### [WHAT YOU WILL DO]
• 1. Condense the paragraph in the telemedicine article below that begins "The project started in December" into a shorter version that keeps its main facts.
• 2. From the telemedicine article below, extract the passage from "The project started" up to and including "Mr. Thapan said.".
• 3. Answer these questions using the telemedicine article below.
(a) How many Equitas offices are the telemedicine centers being set up in?
(b) What is the total cost to a patient for a consultation at one of these centers?
(c) Which telecommunication companies are involved in the for-profit virtual doctors' visit business?

### [TEXT PROVIDED]
▽

Chennai: A private hospital, a for-profit micro-finance company and an information technology company have joined forces to attempt what state and local governments have struggled to do for decades - bring quality, affordable medical treatment to India's hundreds of millions of poor people.
Apollo Hospitals, Equitas and HealthNet Global are setting up "telemedicine centers" in Equitas's 300 offices, mostly in urban slums, which will be staffed by nurses and stocked with medical testing equipment and a laptop with video conferencing.
Women who take loans through Equitas and their families (about 8 million people, the companies estimate) can schedule a doctor's "visit" at the center, and consult with an Apollo doctor by video about symptoms and care. The nurse will measure vital signs like blood pressure and heartbeat, through equipment that transmits readings directly to the doctor and into a patient's computerized medical file.
Total cost to the patient: 50 rupees, or about 96 U.S. cents.
The project started in December, and so far there are just three telemedicine centers set up in Equitas offices. The companies involved don't make a profit. But Rahul Thapan, global head of sales and marketing at HealthNet, said the companies hope to expand the project far beyond Equitas customers in the future.
"We are looking at different types of audiences here, at elderly people who may not be able to afford health care, for example, and there is a huge potential to go into semi-urban and rural areas, as well," Mr. Thapan said.
Separately, Apollo and HealthNet have started a for-profit virtual doctors' visit business with telecommunication companies Aircel and Idea Cellular. Some customers of these telecom providers can schedule a virtual doctor's appointment, in which a paramedics with a laptop and medical testing equipment come to their home. The patient is connected via video conferencing to the doctor. The cost of these visits varies according to the tests done, but starts at about 300 rupees ($5.74).

△

Entries contained in a dataset
▽

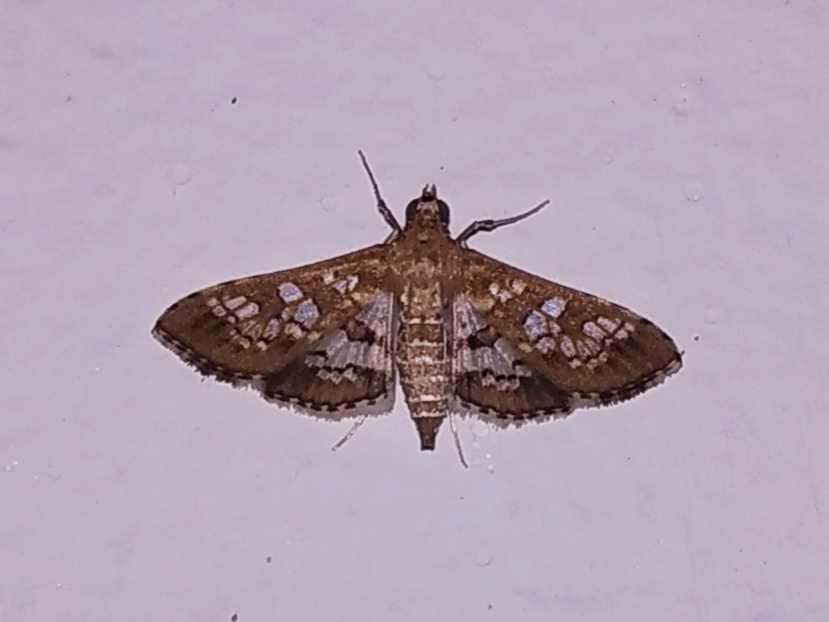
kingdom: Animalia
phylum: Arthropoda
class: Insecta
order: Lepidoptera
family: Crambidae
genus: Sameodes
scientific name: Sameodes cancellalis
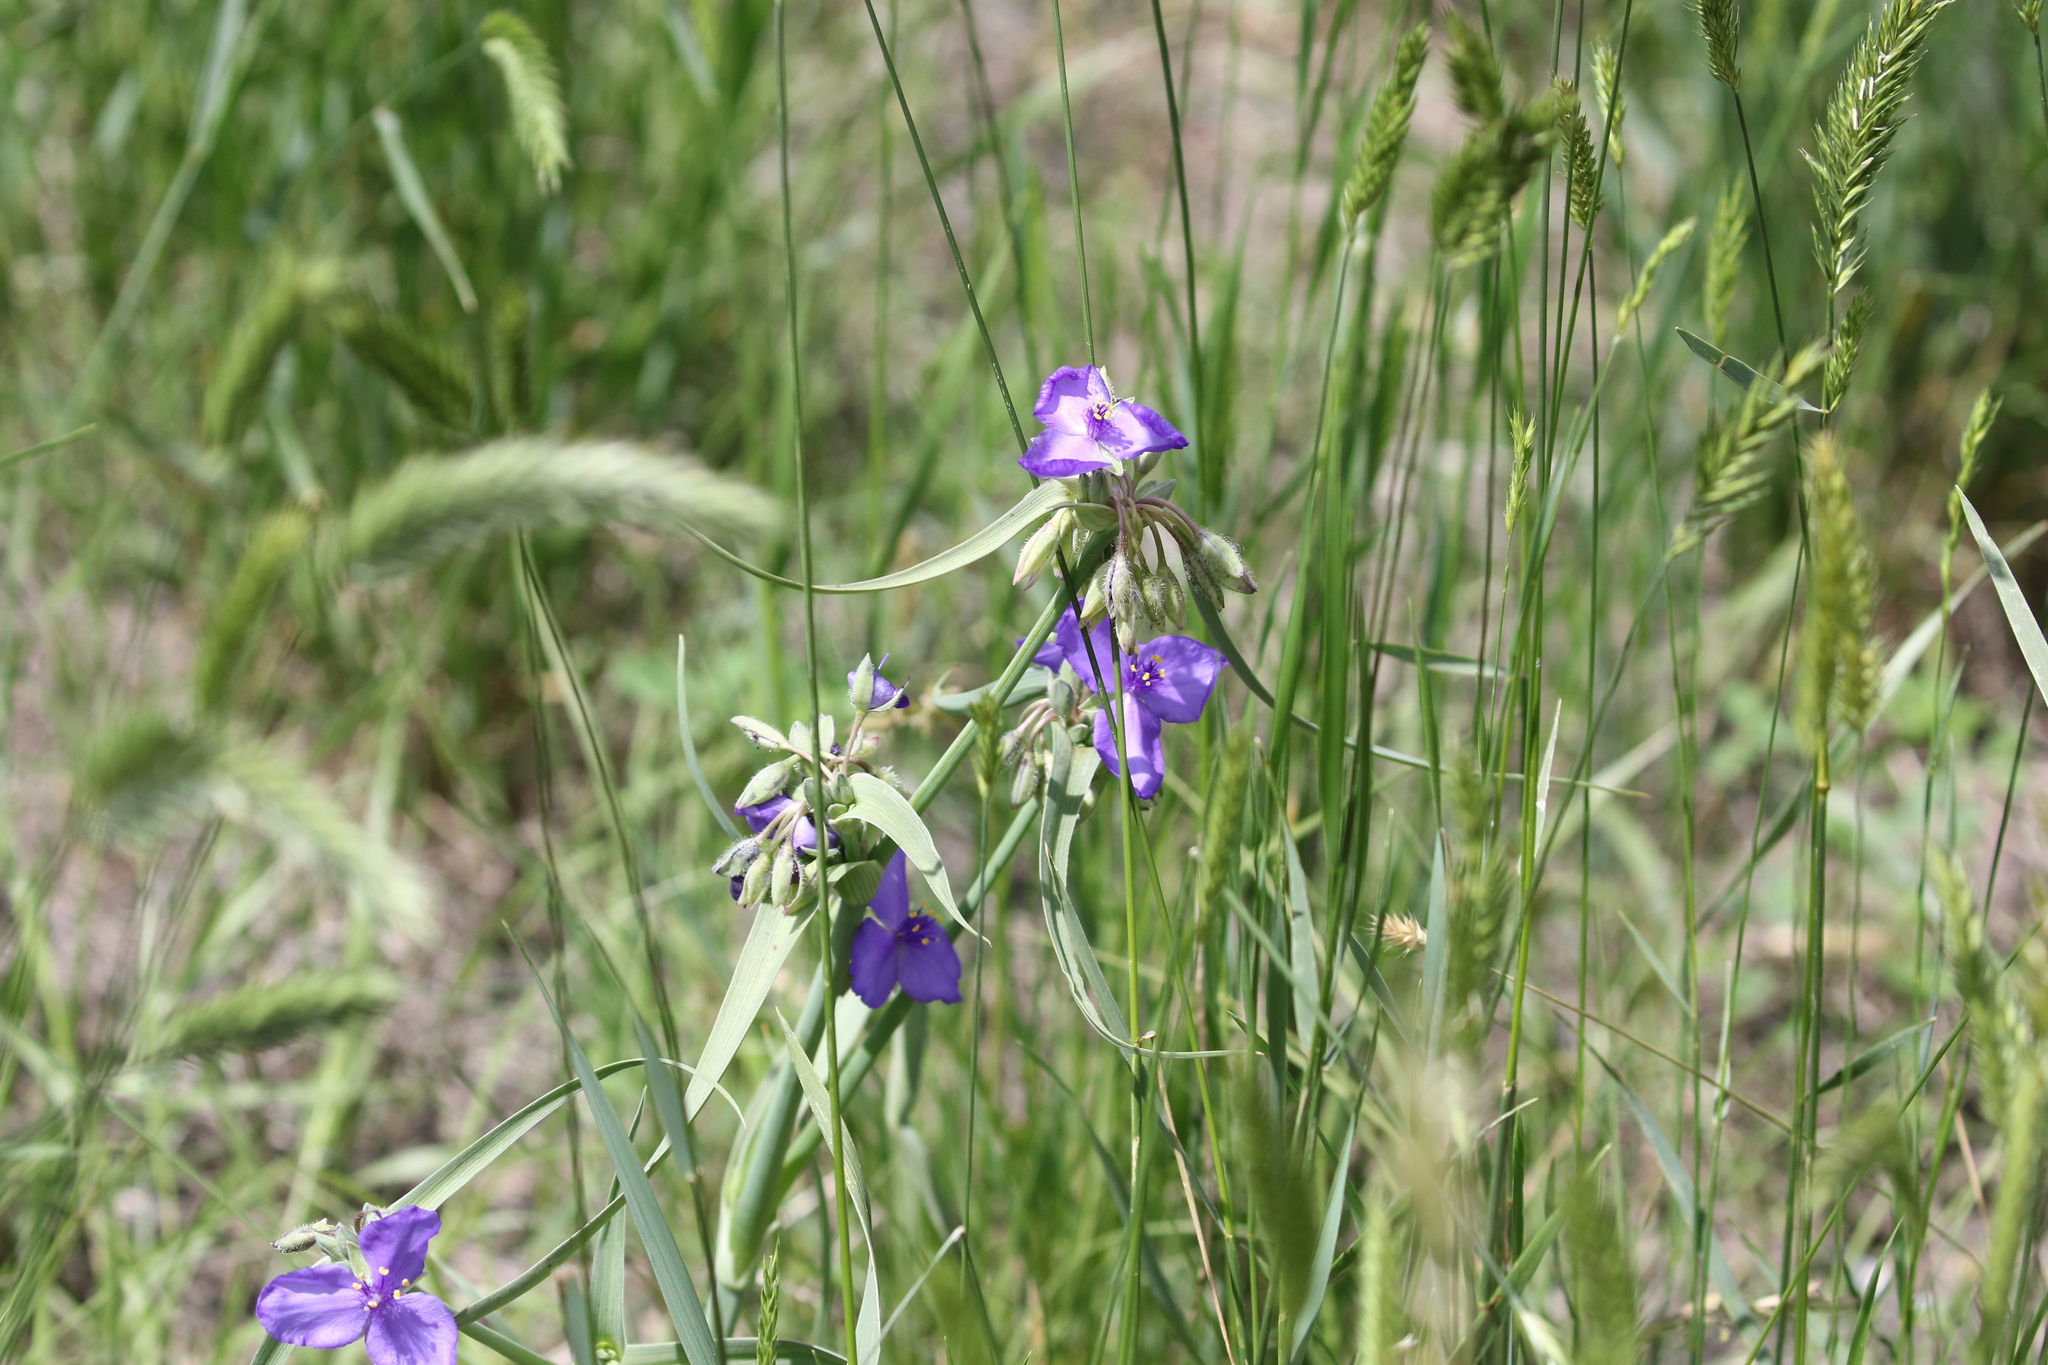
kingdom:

△
▽

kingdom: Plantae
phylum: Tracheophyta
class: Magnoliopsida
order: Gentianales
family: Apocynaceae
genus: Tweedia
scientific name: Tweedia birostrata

△

### [ANSWERS TO THE EXERCISES]
• 1. The project began in December and has three telemedicine centers in Equitas offices so far. The participating companies earn no profit from it, but HealthNet's Rahul Thapan said they hope to expand it well beyond Equitas customers.

• 2.
The project started in December, and so far there are just three telemedicine centers set up in Equitas offices. The companies involved don't make a profit. But Rahul Thapan, global head of sales and marketing at HealthNet, said the companies hope to expand the project far beyond Equitas customers in the future.
"We are looking at different types of audiences here, at elderly people who may not be able to afford health care, for example, and there is a huge potential to go into semi-urban and rural areas, as well," Mr. Thapan said.

• 3.
(a) 300 offices.
(b) 50 rupees, or about 96 U.S. cents.
(c) Aircel and Idea Cellular.